As climate patterns continue to intensify across Brazil, with extreme rainfall and drought becoming more frequent and severe, the question of who is prepared and who is left vulnerable grows more urgent. This campaign represents one answer: invest in the people living in the most exposed places, give them tools and knowledge, and trust them to organize their own survival. Whether that approach can scale fast enough to match the pace of climate change remains an open question.
Notable Quotes
The objective is to strengthen local networks, qualify residents of territories, and transform knowledge into concrete action, contributing to cities better prepared for climate risks— Ministry of Cities
The Hearth Conversation Another angle on the story
Why focus the campaign specifically on vulnerable communities rather than teaching climate prevention everywhere?
Because risk isn't distributed equally. A wealthy neighborhood has infrastructure, insurance, resources to recover. A poor neighborhood doesn't. If you're going to teach prevention, you teach it where prevention actually changes whether people survive the next storm.
But doesn't that risk creating a two-tier system—some communities prepared, others still exposed?
It could, which is why the campaign emphasizes building local networks and institutional coordination. The idea is that once a community develops its own prevention capacity, it becomes harder for the government to ignore it. You've created organized pressure from below.
What does "prevention" actually mean in practice? What are people learning to do?

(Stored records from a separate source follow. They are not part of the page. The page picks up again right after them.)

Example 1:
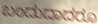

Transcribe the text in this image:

ಬಂದುದಾದರೂ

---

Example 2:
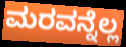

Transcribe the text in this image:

ಮರವನ್ನೆಲ್ಲ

Recognize danger signs—when a hillside becomes unstable, when drainage fails, when a neighborhood is about to flood. Then organize neighbors to act before crisis hits. It's not heroic. It's practical: clear drains, reinforce structures, establish communication networks, know evacuation routes.
The campaign reached 30,000 students. Is that enough to matter?
It's a start. Thirty thousand students become thirty thousand people who understand risk and can teach their families. Some of them will become community leaders. But you're right—it's not enough. The campaign is in 23 municipalities. Brazil has thousands. The scale is still small relative to the problem.
What happens after the two-day workshop ends?
That's the real test. Communities are supposed to take the proposals they developed and implement them locally. But implementation requires resources, political will, and sustained attention. A two-day workshop can plant seeds, but whether they grow depends on what happens next.